This discussion has been locked.
You can no longer post new replies to this discussion. If you have a question you can start a new discussion

Encryption not starting on some Windows 10 machines

I’m having issues with the Sophos SafeGuard Easy Encryption.

I recently loaded it for a customer on their SBS 2011 server, and I need to encrypt 6 laptops.

I followed the start-up guide;

(https://www.sophos.com/en-us/medialibrary/PDFs/documentation/ssg_7_sg_eng_startup.pdf )

It seemed to go smoothly, I managed to get the custom configuration package created. So I started deploying to the laptops.

Laptop #1:
Installed the Preinstaller, the Client installer, then the custom installation package. It rebooted, and turned on the TPM in the BIOS.

But now there’s a message that keeps popping up about a key ring:

 

The drive then started encrypting, but the customer is still getting the key ring pop ups.

So I manually created the users in the Policy Editor on the server, re-created a new package. Installed the new package, it said it upgraded, but the key ring error remains.

Also the customer has sent me screen shots that are a bit alarming:

So it's not talking to the server?? 

And it's running in standalone mode too:

I'll move on to Laptop 2, as the customer is screaming to get this all going..

Laptop #2 is even worse, I load the 3 installers, and it doesn't even start encrypting. Doesn't turn on TPM, or Bitlocker.
Tried it on a third laptop, same issue, doesn't even start encrypting.

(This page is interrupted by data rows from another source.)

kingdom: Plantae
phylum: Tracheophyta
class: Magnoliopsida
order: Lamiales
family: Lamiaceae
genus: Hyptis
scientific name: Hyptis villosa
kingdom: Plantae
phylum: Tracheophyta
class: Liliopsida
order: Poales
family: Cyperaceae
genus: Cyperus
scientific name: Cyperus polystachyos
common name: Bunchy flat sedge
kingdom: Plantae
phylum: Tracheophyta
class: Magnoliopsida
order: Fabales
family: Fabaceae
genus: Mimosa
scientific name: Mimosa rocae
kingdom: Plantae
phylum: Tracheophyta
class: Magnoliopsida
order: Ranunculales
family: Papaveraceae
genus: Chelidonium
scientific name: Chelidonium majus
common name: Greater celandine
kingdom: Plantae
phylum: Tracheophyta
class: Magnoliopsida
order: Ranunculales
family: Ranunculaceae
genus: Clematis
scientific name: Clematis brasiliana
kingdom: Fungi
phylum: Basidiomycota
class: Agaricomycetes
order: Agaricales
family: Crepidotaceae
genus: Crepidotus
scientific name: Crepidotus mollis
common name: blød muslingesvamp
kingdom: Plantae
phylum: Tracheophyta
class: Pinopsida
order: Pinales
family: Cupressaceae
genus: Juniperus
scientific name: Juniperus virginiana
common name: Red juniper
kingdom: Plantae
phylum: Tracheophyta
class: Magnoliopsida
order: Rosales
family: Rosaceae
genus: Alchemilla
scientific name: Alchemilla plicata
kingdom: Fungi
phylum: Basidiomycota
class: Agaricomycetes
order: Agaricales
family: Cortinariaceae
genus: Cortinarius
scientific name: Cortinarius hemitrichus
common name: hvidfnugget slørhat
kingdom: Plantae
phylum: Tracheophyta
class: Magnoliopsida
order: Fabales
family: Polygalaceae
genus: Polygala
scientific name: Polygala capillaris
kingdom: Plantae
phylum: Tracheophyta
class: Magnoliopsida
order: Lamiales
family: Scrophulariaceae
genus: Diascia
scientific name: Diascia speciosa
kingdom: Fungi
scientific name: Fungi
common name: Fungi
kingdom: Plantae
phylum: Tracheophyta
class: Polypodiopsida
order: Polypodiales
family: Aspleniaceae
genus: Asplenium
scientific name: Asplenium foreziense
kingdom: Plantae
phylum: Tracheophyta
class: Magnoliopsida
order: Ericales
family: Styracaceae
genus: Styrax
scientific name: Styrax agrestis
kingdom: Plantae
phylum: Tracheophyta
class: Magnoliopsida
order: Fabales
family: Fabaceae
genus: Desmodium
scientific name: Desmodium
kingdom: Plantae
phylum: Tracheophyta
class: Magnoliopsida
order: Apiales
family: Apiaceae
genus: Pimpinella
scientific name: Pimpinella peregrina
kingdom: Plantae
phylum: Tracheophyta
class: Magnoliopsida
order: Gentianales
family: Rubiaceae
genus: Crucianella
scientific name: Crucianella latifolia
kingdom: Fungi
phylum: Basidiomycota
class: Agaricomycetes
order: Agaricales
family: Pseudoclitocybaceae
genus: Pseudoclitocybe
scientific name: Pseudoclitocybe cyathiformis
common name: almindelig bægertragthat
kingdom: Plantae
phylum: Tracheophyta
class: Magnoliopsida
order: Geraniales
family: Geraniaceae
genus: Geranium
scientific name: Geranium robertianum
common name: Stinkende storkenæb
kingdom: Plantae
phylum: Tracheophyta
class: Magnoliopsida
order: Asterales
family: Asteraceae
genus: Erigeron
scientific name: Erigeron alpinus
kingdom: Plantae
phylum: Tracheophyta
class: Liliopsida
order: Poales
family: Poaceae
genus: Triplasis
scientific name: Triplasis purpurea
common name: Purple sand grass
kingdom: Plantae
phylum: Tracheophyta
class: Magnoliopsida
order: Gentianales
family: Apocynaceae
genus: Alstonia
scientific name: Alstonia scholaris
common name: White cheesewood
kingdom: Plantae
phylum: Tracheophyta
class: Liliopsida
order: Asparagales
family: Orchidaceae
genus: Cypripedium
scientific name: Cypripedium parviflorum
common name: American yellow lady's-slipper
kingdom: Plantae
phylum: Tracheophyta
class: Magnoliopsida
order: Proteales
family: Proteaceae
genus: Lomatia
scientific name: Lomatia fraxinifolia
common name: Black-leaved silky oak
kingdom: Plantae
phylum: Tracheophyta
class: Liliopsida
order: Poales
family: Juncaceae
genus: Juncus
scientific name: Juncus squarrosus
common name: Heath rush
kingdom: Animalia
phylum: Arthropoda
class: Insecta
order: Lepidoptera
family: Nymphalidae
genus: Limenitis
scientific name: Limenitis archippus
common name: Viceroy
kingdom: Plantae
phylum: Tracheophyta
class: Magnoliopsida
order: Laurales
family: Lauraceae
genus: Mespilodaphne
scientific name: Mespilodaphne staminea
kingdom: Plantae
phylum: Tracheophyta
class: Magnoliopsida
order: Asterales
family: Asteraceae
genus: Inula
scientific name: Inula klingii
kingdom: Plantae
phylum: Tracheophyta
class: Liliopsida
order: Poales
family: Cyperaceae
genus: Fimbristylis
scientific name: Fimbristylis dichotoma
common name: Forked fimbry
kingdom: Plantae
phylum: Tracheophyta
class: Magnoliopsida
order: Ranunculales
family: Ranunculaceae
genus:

I thought this was supposed to be easy?

Can anyone help?

Matt



This thread was automatically locked due to age.
  • Hi Matt - I think you know the issue here, you're in standalone client and not "talk to server" client and I would expect to see these issues.

     

    HOWEVER I am NOT using Easy so it's a little difficult for me to advise as this WILL be different/wrong.

     

    In section 10 (P17) of your guide it's about creating the client.

     

    On MY VERSION of Enterprise when you create the client you have a few options. So (yours MAY/WILL be different?!)

     

    console - Tools - Config Package Tools. MANAGED Client Packages.

     

     

    Populate the primary server - and secondary (if possible?!) and I was recommended NOT to apply policies via this method but allow them to be assigned once sync'd with AD. This was to avoid the risk of encry0pting a drive BEFORE the recovery key/client had communicated with the server. My exception to this was when I remove a client/decrypt and then I'm wanting to force it off so communication with the server is no longer relevant.

     

    I'm sorry I can't be more precise about your product but feel free to DM me and I'll do my best to help with the version you do have and the options available.

     

    The answer is the same though - You don't want to use the standalone client in your description (and neither did I!)